Con los pies en la tierra
En uno de los últimos correos electrónicos que Rafael me escribió comentaba un artículo contra el cine español, uno más, que había salido en alguno de los periódicos que leía cada mañana. "Mira, David, el periodista se lamenta de que las producciones españolas se han encerrado en un manierismo espeso, limitado a tres o cuatro fórmulas -la Guerra Civil, el drama social y la comedia de costumbres- o sea, ¿que estos temas no son fórmulas manieristas y espesas cuando las hacen los demás? Por otra parte, eso no se ajusta a la verdad: yo no recuerdo un cine español tan proclive a la diversidad de géneros como al actual. En fin...".
Bueno, Rafael, en fin... quizá es una batalla perdida. Pero tú supiste construir una obra ingente como guionista con los mimbres a veces lamentables de nuestra industria. Así que te convertiste en un ejemplo aunque te pesara y huyeras de cualquier reconocimiento que no viniera en forma de pasodoble, comida entre amigos o fuera una dulce exigencia de tu amigo Juan Cruz, que tuvo el mérito de convencerte para republicar tus novelas y eso te permitió hablar en público de ti, porque el oficio de guionista de cine consistía en plegarse a las exigencias de tus directores y, por lo tanto, no te reconocías como autor de ninguna de esas películas en las que colaboraste y que son lo más grande del cine español.

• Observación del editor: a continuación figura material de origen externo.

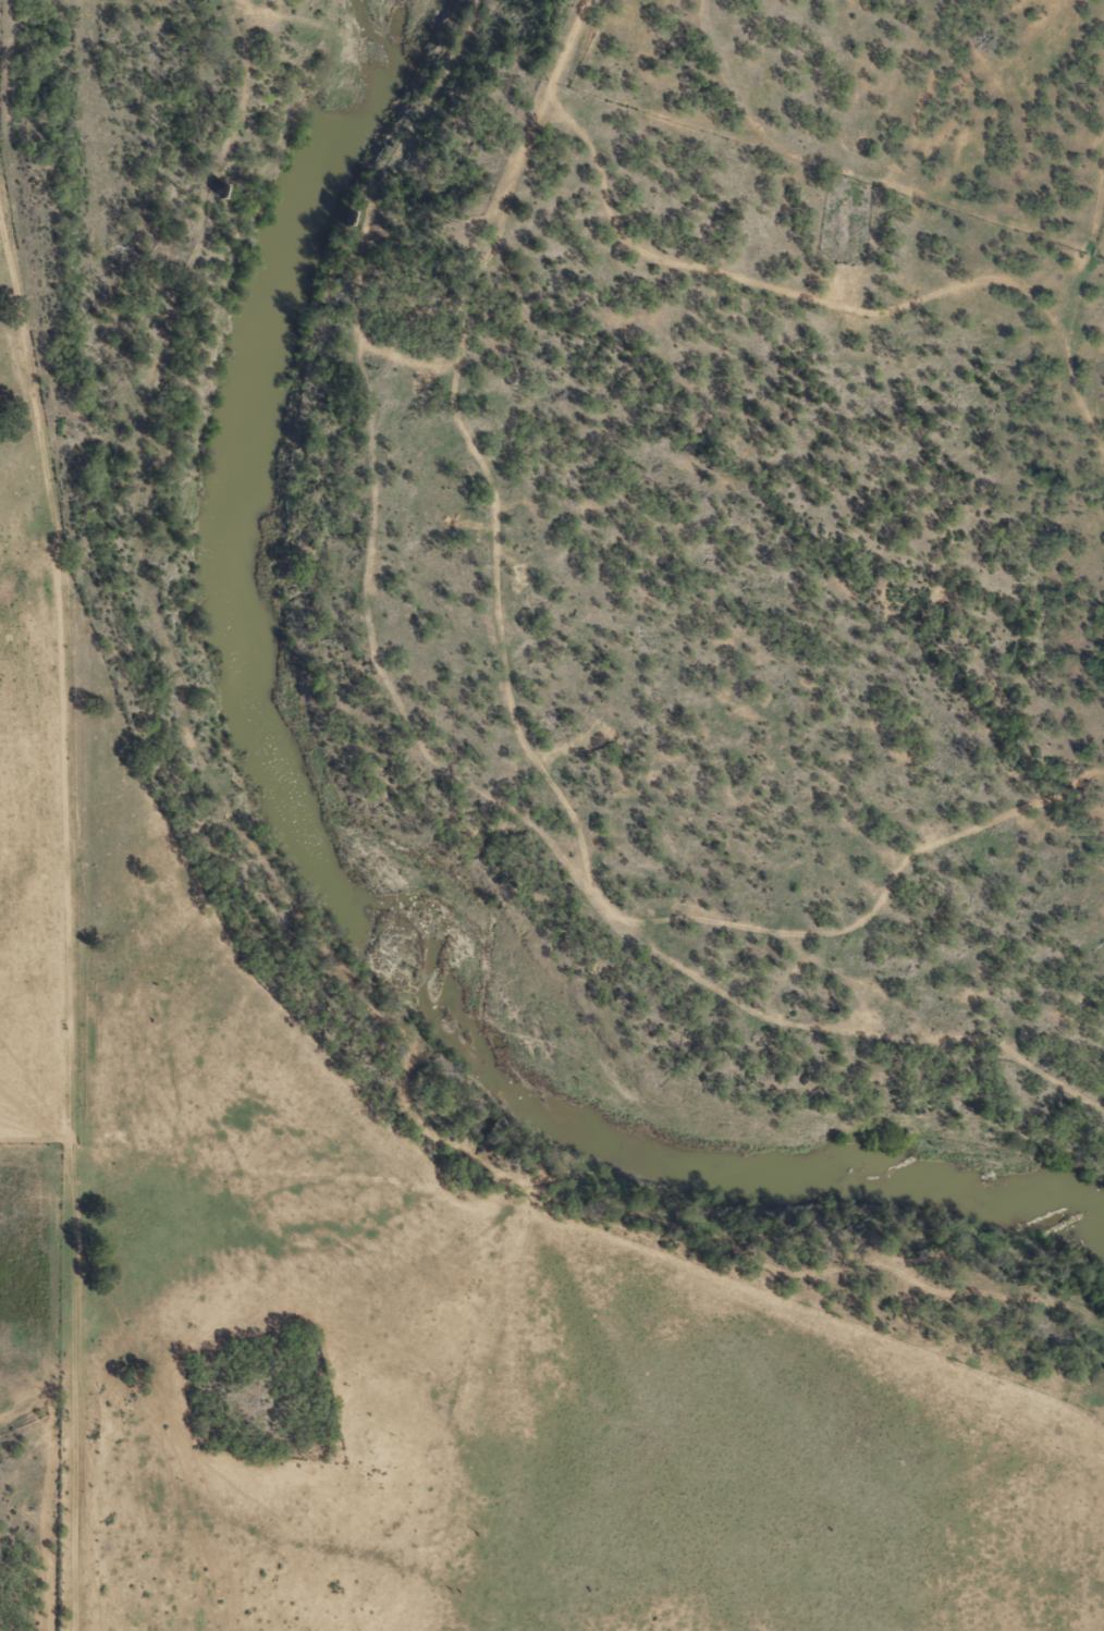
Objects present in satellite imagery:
road: (731, 157)
river: (339, 861)
road: (69, 1179)
park: (261, 1387)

Fue un humorista de lo cotidiano; juró no haber inventado nunca nada
Añadiste: "Sufro una escandalosa acumulación de calendarios"
Rafael fue un humorista de lo cotidiano, que juró no haber inventado nunca nada. Tan sólo haberse limitado a observar aquello que la vida ofrece. Que no se inspiraba en el cine y en la literatura, sino en la gente. Y se notaba. Porque sus escritos tenían el incómodo ramalazo de lo reconocible, de lo humano y hasta de lo demasiado humano.

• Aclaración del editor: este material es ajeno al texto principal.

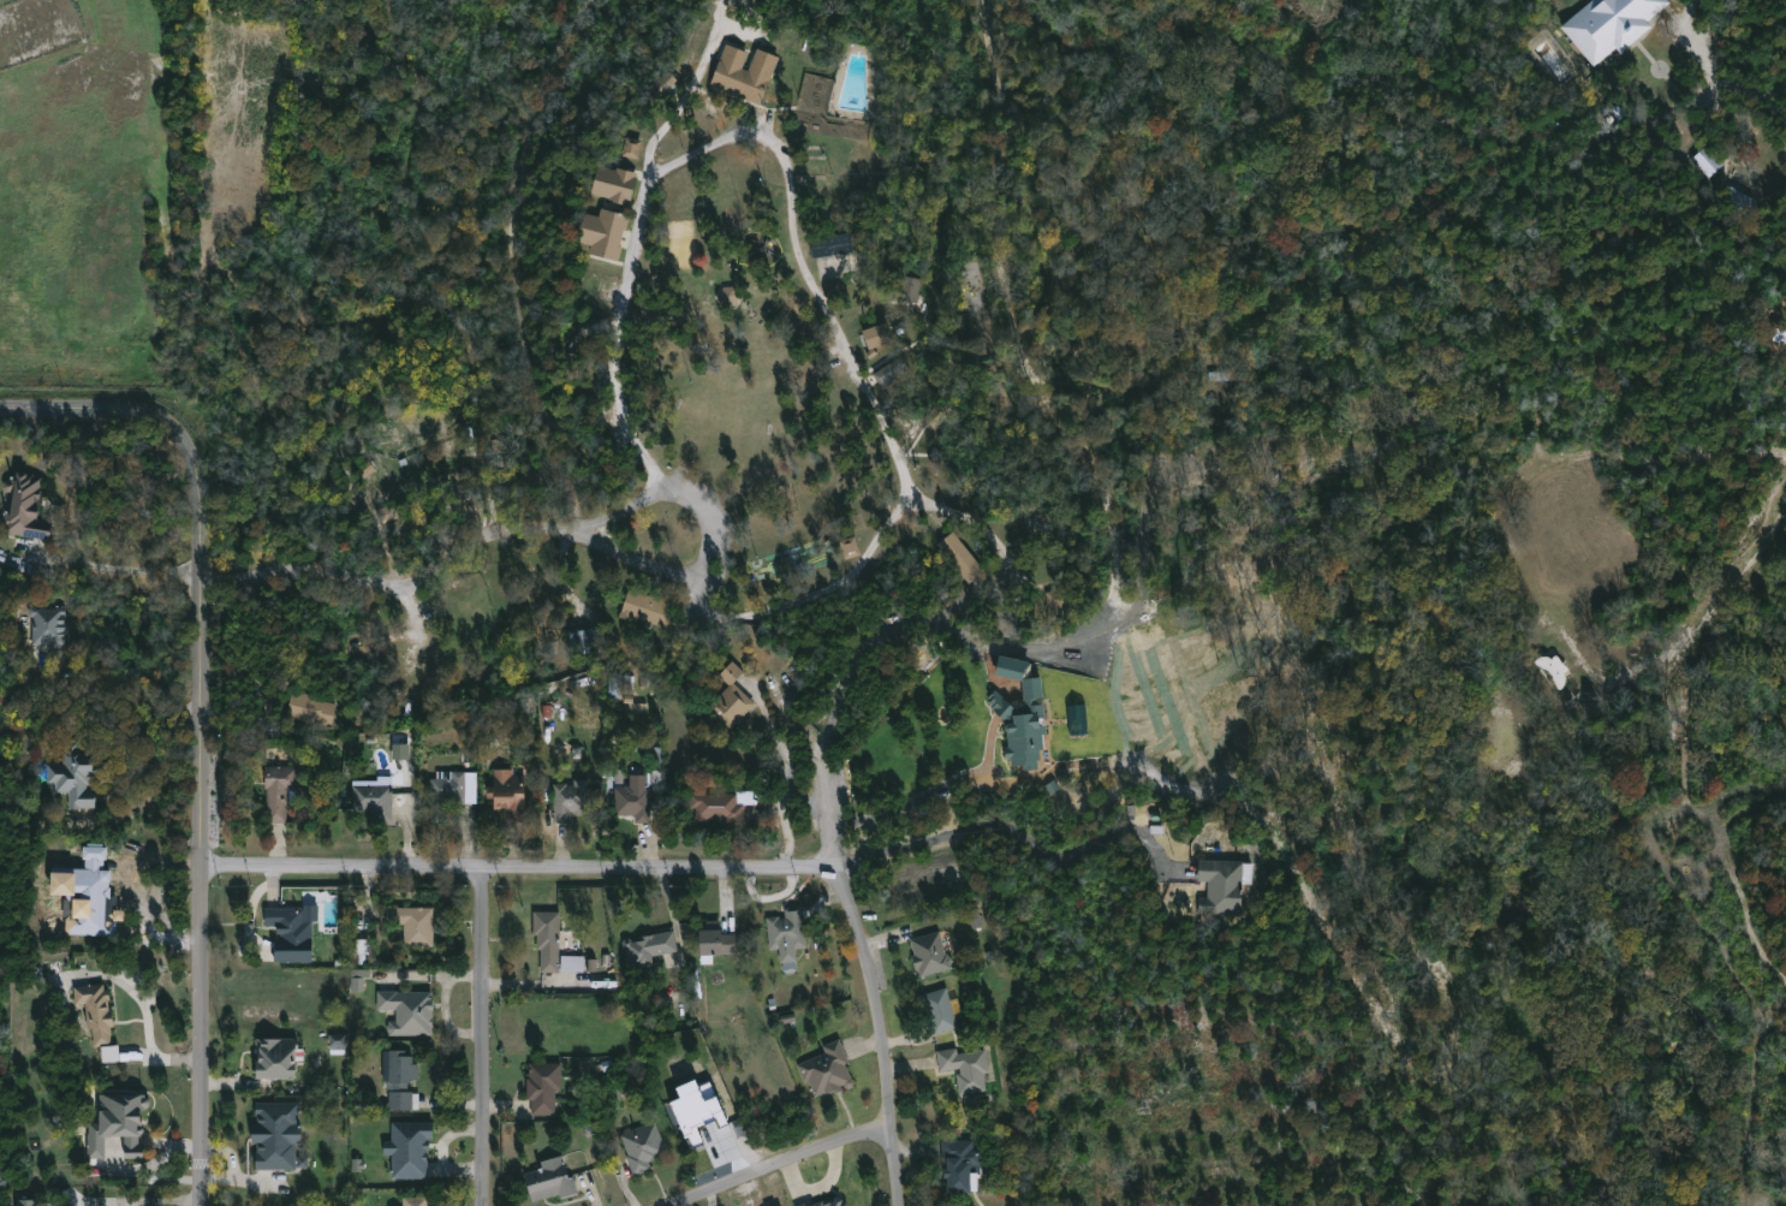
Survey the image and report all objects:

Ese apego por Baroja y por el esperpento de Valle-Inclán, te llevó a definir tu género favorito como tragedia grotesca. Y nadie puede corregirte. Quizá otras definiciones tengan más caché en nuestra cultura tan de papel de fumar, pero siempre presumiste de riojano y ateo, así que contigo no iban los esteticismos ni el toreo de salón, sino la plaza sucia y la gente en la calle.
Eras capaz de abroncar a tu amigo Luis Alegre como la vergüenza de Aragón por no haberte descubierto la trenza de Almudévar hasta casi 20 años después de haberte conocido. Así era Rafael. Un hombre pegado a los placeres terrenales. Con un sentido del humor resistente al dolor. Al fin y al cabo, un hombre de nuestra posguerra, que guardaba un emotivo resentimiento contra los poderosos de entonces, incluida la Iglesia católica.
A nosotros nos quedan las necrológicas, ese género que tanto detestabas. Como el homenaje fúnebre y los velatorios. Los muertos no se tocan. Así que descansa en paz mientras perduras en nuestro recuerdo.